Saved entries:

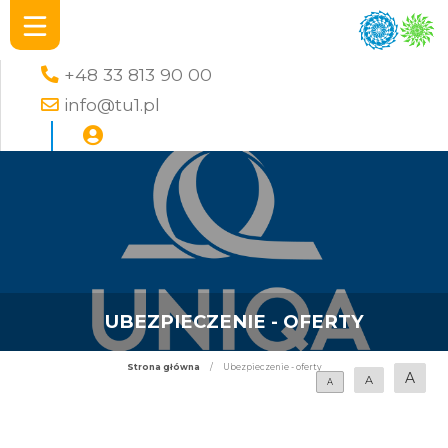
+48 33 813 90 00
info@tu1.pl
UBEZPIECZENIE - OFERTY
Strona główna
/
Ubezpieczenie - oferty
A
A
A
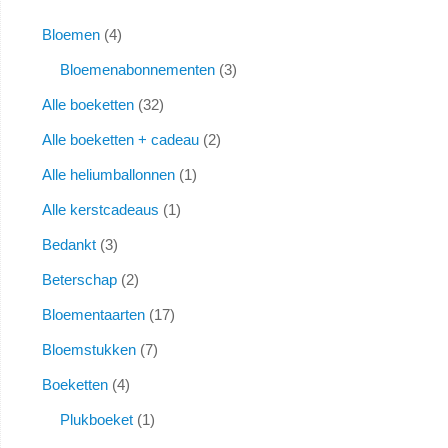
Bloemen
4
Bloemenabonnementen
3
Alle boeketten
32
Alle boeketten + cadeau
2
Alle heliumballonnen
1
Alle kerstcadeaus
1
Bedankt
3
Beterschap
2
Bloementaarten
17
Bloemstukken
7
Boeketten
4
Plukboeket
1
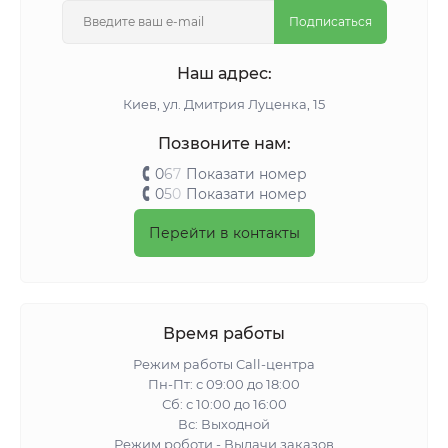
Подписаться
Наш адрес:
Киeв, ул. Дмитрия Луценка, 15
Позвоните нам:
0
6
7
Показати номер
0
5
0
Показати номер
Перейти в контакты
Время работы
Режим работы Call-центра
Пн-Пт: с 09:00 до 18:00
Сб: с 10:00 до 16:00
Вс: Выходной
Режим роботи - Выдачи заказов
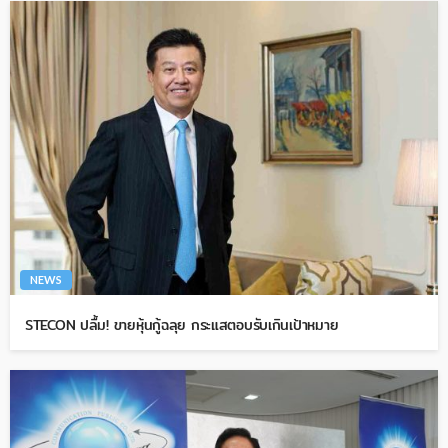
NEWS
STECON ปลื้ม! ขายหุ้นกู้ฉลุย กระแสตอบรับเกินเป้าหมาย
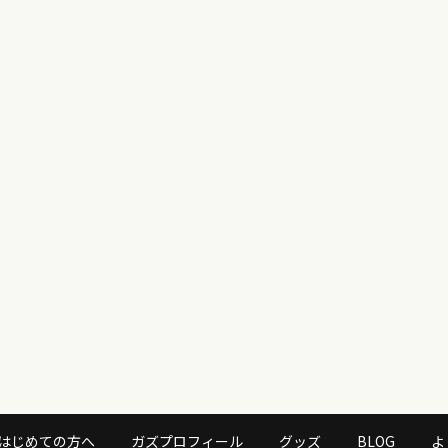
はじめての方へ
ガズプロフィール
グッズ
BLOG
よ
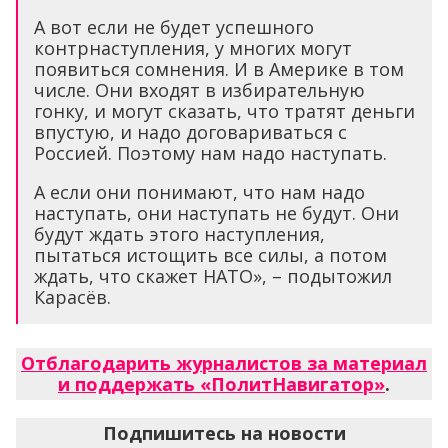
А вот если не будет успешного
контрнаступления, у многих могут
появиться сомнения. И в Америке в том
числе. Они входят в избирательную
гонку, и могут сказать, что тратят деньги
впустую, и надо договариваться с
Россией. Поэтому нам надо наступать.
А если они понимают, что нам надо
наступать, они наступать не будут. Они
будут ждать этого наступления,
пытаться истощить все силы, а потом
ждать, что скажет НАТО», – подытожил
Карасёв.
Отблагодарить журналистов за материал
и поддержать «ПолитНавигатор»
.
Подпишитесь на новости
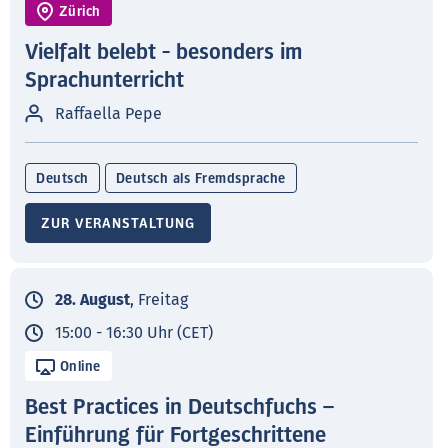
Zürich
Vielfalt belebt - besonders im
Sprachunterricht
Raffaella Pepe
Deutsch
Deutsch als Fremdsprache
ZUR VERANSTALTUNG
28. August
, Freitag
15:00 - 16:30 Uhr (CET)
Online
Best Practices in Deutschfuchs –
Einführung für Fortgeschrittene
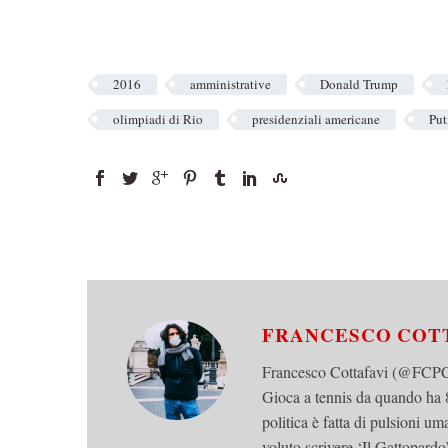
2016
amministrative
Donald Trump
olimpiadi di Rio
presidenziali americane
Put
FRANCESCO COT
Francesco Cottafavi (@FCPCot
Gioca a tennis da quando ha 8
politica è fatta di pulsioni u
voluto scrivere ‘Il Gattopard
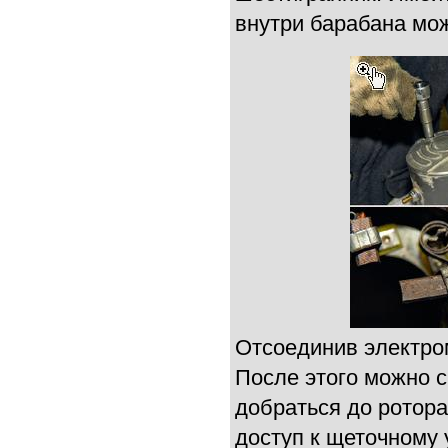
внутри барабана мо
Отсоединив электром
После этого можно с
добраться до ротора
доступ к щеточному 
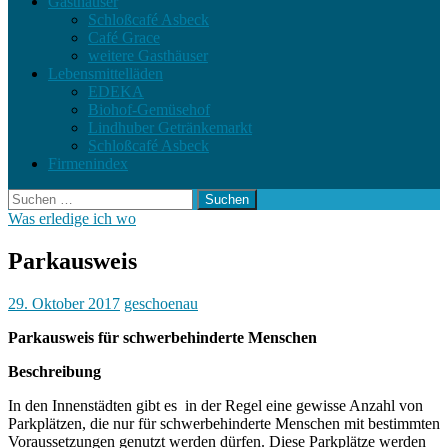
Gasthäuser
Schloßcafé Asbeck
Café Grace
weitere Gasthäuser
Lebensmittelläden
EDEKA
Biohof-Gemüsehof
Lindhuber Getränkemarkt
Schloßcafé Asbeck
Firmenindex
Suchen
nach:
Was erledige ich wo
Parkausweis
29. Oktober 2017
geschoenau
Parkausweis für schwerbehinderte Menschen
Beschreibung
In den Innenstädten gibt es in der Regel eine gewisse Anzahl von
Parkplätzen, die nur für schwerbehinderte Menschen mit bestimmten
Voraussetzungen genutzt werden dürfen. Diese Parkplätze werden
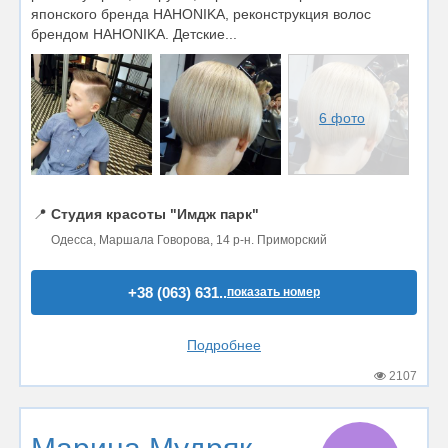
японского бренда НАНОNIKA, реконструкция волос
брендом HAHONIKA. Детские...
6 фото
📍
Студия красоты "Имдж парк"
Одесса, Маршала Говорова, 14 р-н. Приморский
+38 (063) 631..
показать номер
Подробнее
2107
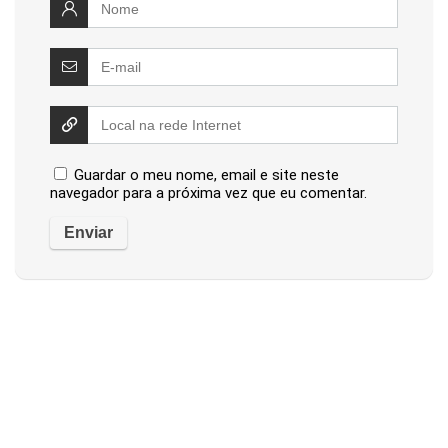
Guardar o meu nome, email e site neste
navegador para a próxima vez que eu comentar.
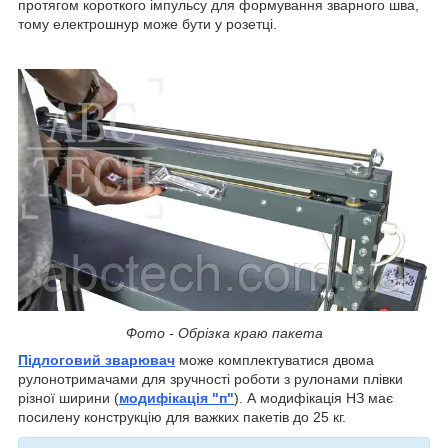
протягом короткого імпульсу для формування зварного шва,
тому електрошнур може бути у розетці.
Фото - Обрізка краю пакета
Підлоговий зварювач
може комплектуватися двома
рулонотримачами для зручності роботи з рулонами плівки
різної ширини (
модифікація "п"
). А модифікація НЗ має
посилену конструкцію для важких пакетів до 25 кг.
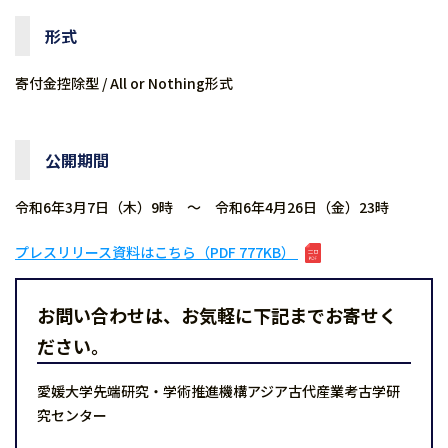
形式
寄付金控除型 / All or Nothing形式
公開期間
令和6年3月7日（木）9時 〜 令和6年4月26日（金）23時
プレスリリース資料はこちら（PDF 777KB）
お問い合わせは、お気軽に下記までお寄せく
ださい。
愛媛大学先端研究・学術推進機構アジア古代産業考古学研
究センター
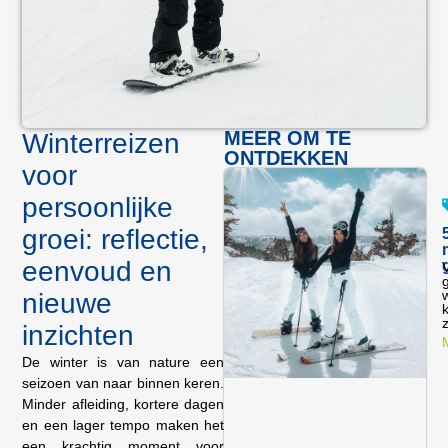
MEER OM TE
Winterreizen
ONTDEKKEN
voor
persoonlijke
groei: reflectie,
eenvoud en
w
nieuwe
z
inzichten
De winter is van nature een
seizoen van naar binnen keren.
Minder afleiding, kortere dagen
en een lager tempo maken het
een krachtig moment voor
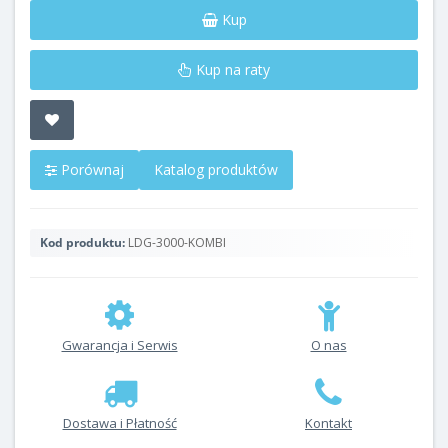
Kup
Kup na raty
Porównaj
Katalog produktów
Kod produktu:
LDG-3000-KOMBI
Gwarancja i Serwis
O nas
Dostawa i Płatność
Kontakt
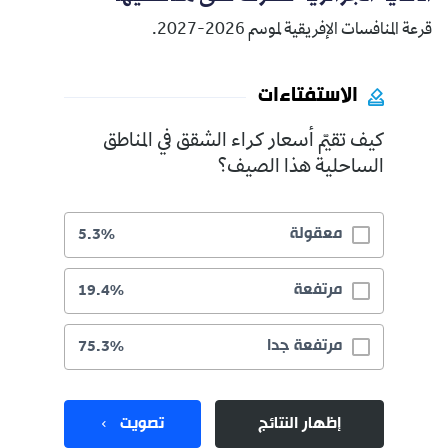
قرعة المنافسات الإفريقية لموسم 2026-2027.
الاستفتاءات
كيف تقيّم أسعار كراء الشقق في المناطق
الساحلية هذا الصيف؟
معقولة
5.3%
مرتفعة
19.4%
مرتفعة جدا
75.3%
إظهار النتائج
تصويت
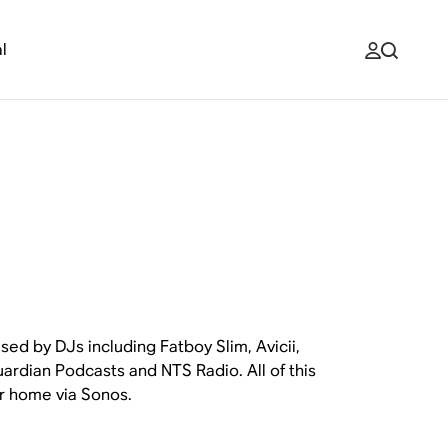
l
sed by DJs including Fatboy Slim, Avicii,
ardian Podcasts and NTS Radio. All of this
ur home via Sonos.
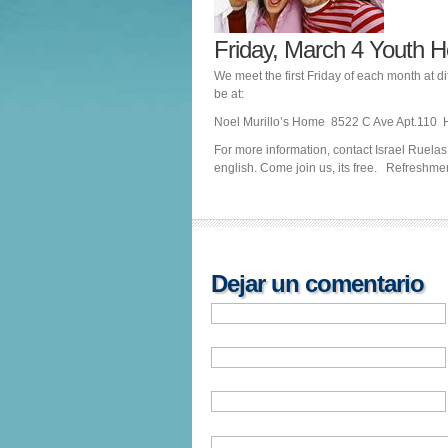
Friday, March 4 Youth 
We meet the first Friday of each month at d
be at:
Noel Murillo’s Home 8522 C Ave Apt.110 H
For more information, contact Israel Ruelas
english. Come join us, its free. Refreshme
Dejar un comentario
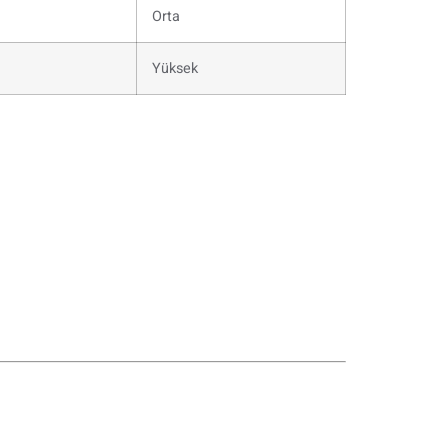
Orta
Yüksek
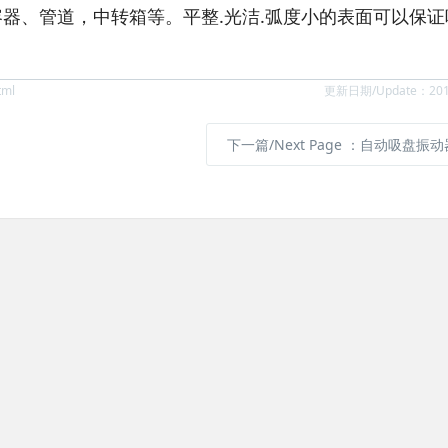
容器、管道，中转箱等。平整.光洁.弧度小的表面可以保证
tml
更新日期/Update：2018
下一篇/Next Page
：自动吸盘振动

-- WHAT IS EXPECTED --
Output all of the data exactly. Skip the pictures.

-- RESPONSE TO THIS TASK --
+48 33 813 90 00
info@tu1.pl
UBEZPIECZENIE - OFERTY
Strona główna
/
Ubezpieczenie - oferty
A
A
A
Bloemen
4
Bloemenabonnementen
3
Alle boeketten
32
Alle boeketten + cadeau
2
Alle heliumballonnen
1
Alle kerstcadeaus
1
Bedankt
3
Beterschap
2
Bloementaarten
17
Bloemstukken
7
Boeketten
4
Plukboeket
1
Подписаться
Наш адрес:
Киeв, ул. Дмитрия Луценка, 15
Позвоните нам:
0
6
7
Показати номер
0
5
0
Показати номер
Перейти в контакты
Время работы
Режим работы Call-центра
Пн-Пт: с 09:00 до 18:00
Сб: с 10:00 до 16:00
Вс: Выходной
Режим роботи - Выдачи заказов
NEWS
STECON ปลื้ม! ขายหุ้นกู้ฉลุย กระแสตอบรับเกินเป้าหมาย
はじめての方へ
ガズプロフィール
グッズ
BLOG
よ
А вот если не будет успешного
контрнаступления, у многих могут
появиться сомнения. И в Америке в том
числе. Они входят в избирательную
гонку, и могут сказать, что тратят деньги
впустую, и надо договариваться с
Россией. Поэтому нам надо наступать.
А если они понимают, что нам надо
наступать, они наступать не будут. Они
будут ждать этого наступления,
пытаться истощить все силы, а потом
ждать, что скажет НАТО», – подытожил
Карасёв.
Отблагодарить журналистов за материал
и поддержать «ПолитНавигатор»
.
Подпишитесь на новости
Zürich
Vielfalt belebt - besonders im
Sprachunterricht
Raffaella Pepe
Deutsch
Deutsch als Fremdsprache
ZUR VERANSTALTUNG
28. August
, Freitag
15:00 - 16:30 Uhr (CET)
Online
Best Practices in Deutschfuchs –
Einführung für Fortgeschrittene
2016
amministrative
Donald Trump
olimpiadi di Rio
presidenziali americane
Put
FRANCESCO COT
Francesco Cottafavi (@FCPCot
Gioca a tennis da quando ha 8
politica è fatta di pulsioni u
voluto scrivere ‘Il Gattopard
внутри барабана мо
Отсоединив электром
После этого можно с
добраться до ротора
доступ к щеточному 
Gasthäuser
Schloßcafé Asbeck
Café Grace
weitere Gasthäuser
Lebensmittelläden
EDEKA
Biohof-Gemüsehof
Lindhuber Getränkemarkt
Schloßcafé Asbeck
Firmenindex
Suchen
nach:
Was erledige ich wo
Parkausweis
29. Oktober 2017
geschoenau
Parkausweis für schwerbehinderte Menschen
Beschreibung
In den Innenstädten gibt es in der Regel eine gewisse Anzahl von
Parkplätzen, die nur für schwerbehinderte Menschen mit bestimmten
Voraussetzungen genutzt werden dürfen. Diese Parkplätze werden
японского бренда НАНОNIKA, реконструкция волос
брендом HAHONIKA. Детские...
6 фото
📍
Студия красоты "Имдж парк"
Одесса, Маршала Говорова, 14 р-н. Приморский
+38 (063) 631..
показать номер
Подробнее
2107
Guardar o meu nome, email e site neste
navegador para a próxima vez que eu comentar.
протягом короткого імпульсу для формування зварного шва,
тому електрошнур може бути у розетці.
Фото - Обрізка краю пакета
Підлоговий зварювач
може комплектуватися двома
рулонотримачами для зручності роботи з рулонами плівки
різної ширини (
модифікація "п"
). А модифікація НЗ має
посилену конструкцію для важких пакетів до 25 кг.
形式
寄付金控除型 / All or Nothing形式
公開期間
令和6年3月7日（木）9時 〜 令和6年4月26日（金）23時
プレスリリース資料はこちら（PDF 777KB）
お問い合わせは、お気軽に下記までお寄せく
ださい。
愛媛大学先端研究・学術推進機構アジア古代産業考古学研
究センター
MEER OM TE
Winterreizen
ONTDEKKEN
voor
persoonlijke
groei: reflectie,
eenvoud en
w
nieuwe
z
inzichten
De winter is van nature een
seizoen van naar binnen keren.
Minder afleiding, kortere dagen
en een lager tempo maken het
een krachtig moment voor
Kup
Kup na raty
Porównaj
Katalog produktów
Kod produktu:
LDG-3000-KOMBI
Gwarancja i Serwis
O nas
Dostawa i Płatność
Kontakt
قرعة المنافسات الإفريقية لموسم 2026-2027.
الاستفتاءات
كيف تقيّم أسعار كراء الشقق في المناطق
الساحلية هذا الصيف؟
معقولة
5.3%
مرتفعة
19.4%
مرتفعة جدا
75.3%
إظهار النتائج
تصويت
l
sed by DJs including Fatboy Slim, Avicii,
ardian Podcasts and NTS Radio. All of this
ur home via Sonos.
Friday, March 4 Youth 
We meet the first Friday of each month at d
be at:
Noel Murillo’s Home 8522 C Ave Apt.110 H
For more information, contact Israel Ruelas
english. Come join us, its free. Refreshme
Dejar un comentario
Orta
Yüksek
容器、管道，中转箱等。平整.光洁.弧度小的表面可以保证
tml
更新日期/Update：2018
下一篇/Next Page
：自动吸盘振动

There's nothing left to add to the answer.